叡持は村から帰還して、真っ先に会議を開いた。
「えっと、つまり……、今までのバンドの幅で計測出来たものでは、黒い煙と生命のエネルギーがほとんど同じ形をしていた。そしてバンドを広げたら、新たに計測出来た範囲で違いが出てきた。そこまでは理解しました」
「はい。そして、今回のフィールドワークでも成果がありました」
叡持はそのまま、別のモニターに別のスペクトルを表示した。
「これは、あの村で確認したスペクトルです。これにも生命エネルギーを現す形が見られます。そして、新たなバンドで見つかる部分。ここのピークの大きさが、今までの黒い煙に比べて非常に小さい。そこで、前回のフィールドワークで得られた、被検体消滅から煙消滅までを観測したデータを見てみましょう」
叡持は更に別のモニターに、時間経過毎のスペクトルデータを表示した。
「これからも分かる通り、新バンドの部分が、時間を経るごとに減少しているのがお分かりいただけるかと思います」
「つまり、この部分が、あの煙の強さとか、影響なんかに関係してるんだな。

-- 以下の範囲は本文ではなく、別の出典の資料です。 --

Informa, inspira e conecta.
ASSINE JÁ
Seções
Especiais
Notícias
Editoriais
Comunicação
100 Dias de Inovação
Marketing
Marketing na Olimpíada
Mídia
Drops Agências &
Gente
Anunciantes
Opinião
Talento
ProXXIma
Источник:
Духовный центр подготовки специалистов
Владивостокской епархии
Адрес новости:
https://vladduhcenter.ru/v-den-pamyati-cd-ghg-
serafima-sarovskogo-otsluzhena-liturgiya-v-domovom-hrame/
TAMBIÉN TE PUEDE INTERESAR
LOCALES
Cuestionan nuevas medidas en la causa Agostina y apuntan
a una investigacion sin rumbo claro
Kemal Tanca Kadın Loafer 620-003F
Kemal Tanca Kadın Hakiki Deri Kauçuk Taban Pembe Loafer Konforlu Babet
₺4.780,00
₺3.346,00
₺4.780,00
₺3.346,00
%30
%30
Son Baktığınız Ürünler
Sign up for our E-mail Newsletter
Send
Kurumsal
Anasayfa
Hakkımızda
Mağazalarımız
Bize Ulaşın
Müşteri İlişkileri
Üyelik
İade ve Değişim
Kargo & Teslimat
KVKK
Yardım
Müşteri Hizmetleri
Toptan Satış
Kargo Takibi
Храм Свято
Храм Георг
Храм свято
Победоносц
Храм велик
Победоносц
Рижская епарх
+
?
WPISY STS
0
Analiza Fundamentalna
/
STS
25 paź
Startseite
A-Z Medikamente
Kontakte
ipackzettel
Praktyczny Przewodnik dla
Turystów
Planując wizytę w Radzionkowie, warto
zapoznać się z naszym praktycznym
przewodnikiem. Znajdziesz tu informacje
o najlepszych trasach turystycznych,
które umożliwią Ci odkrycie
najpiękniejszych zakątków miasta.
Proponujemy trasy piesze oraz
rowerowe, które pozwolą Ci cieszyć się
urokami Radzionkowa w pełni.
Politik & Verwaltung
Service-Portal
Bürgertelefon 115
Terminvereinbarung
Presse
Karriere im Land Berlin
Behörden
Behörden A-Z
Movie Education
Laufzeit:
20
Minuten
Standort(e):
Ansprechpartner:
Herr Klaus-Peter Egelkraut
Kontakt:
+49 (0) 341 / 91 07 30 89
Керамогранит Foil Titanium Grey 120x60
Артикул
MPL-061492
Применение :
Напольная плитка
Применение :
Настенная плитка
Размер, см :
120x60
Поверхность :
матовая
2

じゃあ、何でこれを、何者かが仕組んだ意図的なものだと考えたんだ?」
「はい。まず、あの黒い煙が『何かによって影響を及ぼされた生命エネルギー』だということには異論はないでしょう」
「ああ」
「同じく」
「そう。つまり、あの時間と共に減衰する部分が、何かかしらの影響を及ぼしているものを現しています。僕は初めに、あれはDドライバによるものだと考えていました」
「そうなんですか?」
「はい。ですから、あのように少年領主を上手く利用して、黒い煙を起こす現象を作り上げたのです。事実、予想通りに黒い煙が発生したので、あれはDドライバの副作用の一部だという結論に自身を持っていました」
叡持は一度、一呼吸置いた。これからは自分の仮説の間違いを正すお話です、と言わんばかりに姿勢を正し、再び口を開いた。